Mexique : tensions autour de la réforme judiciaire

De nombreuses manifestations ont eu lieu ces derniers jours au Mexique contre un projet de réforme du système judiciaire souhaité par le président sortant Andrés Manuel Lopez Obrador (AMLO).

Des juges, magistrats et fonctionnaires de justice manifestent à Mexico contre le projet de réforme du système judiciaire. (Luis Cortes/Reuters)


La réforme prévoit de modifier les conditions dans lesquelles plus de 7.000 juges fédéraux sont choisis, y compris ceux de la Cour Suprême. À l’heure actuelle, les juges sont nommés par l’administration de chaque État du Mexique. Les changements proposés par AMLO prévoient que les juges fédéraux soient d’abord choisis par le pouvoir exécutif et le pouvoir législatif puis soumis au vote des citoyens. La réforme doit passer par une révision constitutionnelle et pourrait se concrétiser dès 2025 avec une première série d’élections et une deuxième prévue en 2027.

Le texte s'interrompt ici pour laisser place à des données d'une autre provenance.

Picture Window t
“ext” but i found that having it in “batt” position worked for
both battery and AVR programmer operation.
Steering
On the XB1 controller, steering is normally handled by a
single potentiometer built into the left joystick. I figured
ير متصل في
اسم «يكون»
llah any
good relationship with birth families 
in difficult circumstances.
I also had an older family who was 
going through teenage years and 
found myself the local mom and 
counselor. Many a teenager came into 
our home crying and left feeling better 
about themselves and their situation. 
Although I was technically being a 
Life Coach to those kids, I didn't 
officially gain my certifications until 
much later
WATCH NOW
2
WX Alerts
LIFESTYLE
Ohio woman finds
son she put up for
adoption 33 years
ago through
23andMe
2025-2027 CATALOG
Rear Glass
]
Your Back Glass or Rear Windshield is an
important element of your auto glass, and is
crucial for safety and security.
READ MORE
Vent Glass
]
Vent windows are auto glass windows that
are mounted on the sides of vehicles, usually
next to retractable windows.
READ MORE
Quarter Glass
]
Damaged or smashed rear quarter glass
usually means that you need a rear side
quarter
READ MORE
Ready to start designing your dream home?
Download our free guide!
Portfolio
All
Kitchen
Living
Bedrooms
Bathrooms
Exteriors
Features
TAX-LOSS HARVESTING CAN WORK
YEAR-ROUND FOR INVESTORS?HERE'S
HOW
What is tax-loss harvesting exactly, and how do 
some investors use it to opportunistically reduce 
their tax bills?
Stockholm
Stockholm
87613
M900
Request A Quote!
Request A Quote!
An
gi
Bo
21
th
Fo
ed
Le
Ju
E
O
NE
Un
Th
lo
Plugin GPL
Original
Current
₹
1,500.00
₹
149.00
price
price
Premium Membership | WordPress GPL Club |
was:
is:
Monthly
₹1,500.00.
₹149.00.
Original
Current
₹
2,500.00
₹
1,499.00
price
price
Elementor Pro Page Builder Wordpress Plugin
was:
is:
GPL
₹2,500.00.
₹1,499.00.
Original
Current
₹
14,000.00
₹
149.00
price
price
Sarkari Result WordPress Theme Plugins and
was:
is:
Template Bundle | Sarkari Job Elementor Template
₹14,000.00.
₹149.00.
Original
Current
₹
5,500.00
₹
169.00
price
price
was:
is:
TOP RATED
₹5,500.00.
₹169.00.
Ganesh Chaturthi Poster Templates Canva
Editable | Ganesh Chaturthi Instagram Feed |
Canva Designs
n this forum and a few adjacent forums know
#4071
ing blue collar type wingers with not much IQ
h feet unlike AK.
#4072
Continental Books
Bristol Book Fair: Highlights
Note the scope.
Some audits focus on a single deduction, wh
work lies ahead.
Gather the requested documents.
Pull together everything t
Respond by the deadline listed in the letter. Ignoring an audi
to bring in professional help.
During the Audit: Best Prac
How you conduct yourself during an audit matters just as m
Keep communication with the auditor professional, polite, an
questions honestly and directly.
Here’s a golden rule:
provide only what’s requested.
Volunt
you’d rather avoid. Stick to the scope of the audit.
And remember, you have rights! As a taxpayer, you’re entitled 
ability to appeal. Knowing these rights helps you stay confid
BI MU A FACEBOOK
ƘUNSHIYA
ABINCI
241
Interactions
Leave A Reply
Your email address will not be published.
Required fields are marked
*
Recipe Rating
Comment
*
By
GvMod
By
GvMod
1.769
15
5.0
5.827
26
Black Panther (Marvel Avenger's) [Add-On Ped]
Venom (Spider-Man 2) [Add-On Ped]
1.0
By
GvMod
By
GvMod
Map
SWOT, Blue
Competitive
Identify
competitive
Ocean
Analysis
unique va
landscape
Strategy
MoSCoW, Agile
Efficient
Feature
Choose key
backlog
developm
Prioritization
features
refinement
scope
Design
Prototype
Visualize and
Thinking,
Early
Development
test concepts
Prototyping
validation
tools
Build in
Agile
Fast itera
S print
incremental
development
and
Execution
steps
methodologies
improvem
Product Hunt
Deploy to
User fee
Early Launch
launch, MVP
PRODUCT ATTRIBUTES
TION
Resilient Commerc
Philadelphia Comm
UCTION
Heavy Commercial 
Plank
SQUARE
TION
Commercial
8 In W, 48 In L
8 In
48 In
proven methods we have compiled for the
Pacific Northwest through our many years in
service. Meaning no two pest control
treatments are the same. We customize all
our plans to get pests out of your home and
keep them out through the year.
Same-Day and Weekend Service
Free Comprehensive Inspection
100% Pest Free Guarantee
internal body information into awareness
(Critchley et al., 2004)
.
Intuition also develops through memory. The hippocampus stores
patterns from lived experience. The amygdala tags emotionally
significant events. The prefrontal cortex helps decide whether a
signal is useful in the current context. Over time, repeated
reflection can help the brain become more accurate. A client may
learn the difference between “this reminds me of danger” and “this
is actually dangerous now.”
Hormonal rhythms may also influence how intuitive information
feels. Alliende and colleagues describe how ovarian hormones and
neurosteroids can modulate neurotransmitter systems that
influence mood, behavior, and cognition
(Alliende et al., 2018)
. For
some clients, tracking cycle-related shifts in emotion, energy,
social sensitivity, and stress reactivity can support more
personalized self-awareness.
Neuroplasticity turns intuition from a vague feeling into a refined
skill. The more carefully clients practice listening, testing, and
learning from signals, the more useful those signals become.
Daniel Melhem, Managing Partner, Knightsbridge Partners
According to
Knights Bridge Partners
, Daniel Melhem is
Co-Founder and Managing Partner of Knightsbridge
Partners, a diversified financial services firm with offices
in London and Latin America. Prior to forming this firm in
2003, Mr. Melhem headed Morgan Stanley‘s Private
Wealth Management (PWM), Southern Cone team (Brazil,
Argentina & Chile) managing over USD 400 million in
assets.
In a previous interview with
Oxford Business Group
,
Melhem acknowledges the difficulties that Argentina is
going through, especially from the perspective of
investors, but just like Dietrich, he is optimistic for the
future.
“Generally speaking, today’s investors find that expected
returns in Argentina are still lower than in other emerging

Des juges, magistrats et fonctionnaires de justice manifestent à Mexico contre le projet de réforme du système judiciaire. (Luis Cortes/Reuters)

Depuis deux semaines, les manifestations se multiplient contre ce texte qui pose plusieurs problèmes. Tout d’abord, certains y voient une régression de la démocratie au Mexique. Les branches exécutive et législative de l’État auraient en effet la prérogative de sélectionner et confirmer les candidats aux postes de juges. Or, le parti d’AMLO, Morena est déjà sorti renforcé des dernières élections générales. La large victoire de Claudia Sheinbaum en juin dernier a assuré une continuité au pouvoir exécutif pour les six prochaines années ; et grâce à ses coalitions, le parti Morena dispose quasiment d’une super-majorité dans les deux chambres. La réforme pourrait donc étendre l’influence du parti présidentiel sur le pouvoir judiciaire et faire du Mexique un État avec un parti unique et des contre-pouvoirs inexistants.

De plus, la réforme proposée par AMLO, en soumettant la nomination des juges à des élections, pourrait politiser le pouvoir judiciaire et remettre en question l’indépendance des juges. L’élection des juges les exposerait également à des menaces ou des tentatives de corruption de la part du crime organisé, dans un pays où 37 candidats à des élections locales ont été assassinés par les cartels durant la dernière campagne électorale.

Enfin, un système d’élection des juges pourrait également entrer en conflit avec les dispositions du traité USCMA (ex-ALENA) qui prévoient de traiter de façon impartiale les différends commerciaux impliquant des investisseurs étrangers. Les diplomaties canadiennes et américaines ont fait part de leurs inquiétudes à propos de cette réforme et de son impact sur leurs relations commerciales avec le Mexique. Néanmoins, ces alertes ont été accueillies par une fin de non recevoir à Mexico. Le Président AMLO allant même jusqu’à déclarer que les relations de son pays avec les ambassades américaine et canadienne étaient “en pause”.

AMLO et Claudia Sheinbaum ont jusque-là traité les critiques de cette réforme avec une certaine indifférence. Ils avancent que ce système d’élection des juges existe déjà dans de nombreux États américains et que le projet vise à démocratiser le système judiciaire en donnant un meilleur accès à la justice aux Mexicains, tout en luttant contre la corruption.

Ce mardi, une première étape a été franchie puisque la Chambre des Députés a approuvé dans les grandes lignes le projet de réforme proposé par AMLO. Celle-ci sera discutée dans les deux chambres du Congrès à partir de la semaine prochaine. AMLO ou sa successeur Claudia Sheinbaum (qui prendra ses fonctions le 1er octobre), devront réunir une majorité qualifiée au Congrès pour passer la révision constitutionnelle nécessaire à cette réforme. Un obstacle qui ne devrait pas poser de problème puisque le parti présidentiel n’a besoin que de 3 voix supplémentaires au Sénat pour avoir cette majorité qualifiée.

Si la plupart des observateurs s’accorde à dire qu’une réforme du système judiciaire est nécessaire au Mexique, celle proposée par AMLO ne semble pas s’attaquer aux principaux problèmes actuels comme la mauvaise allocation des ressources, l’impunité, la difficulté des victimes à accéder aux tribunaux et le respect du droit des accusés à se défendre.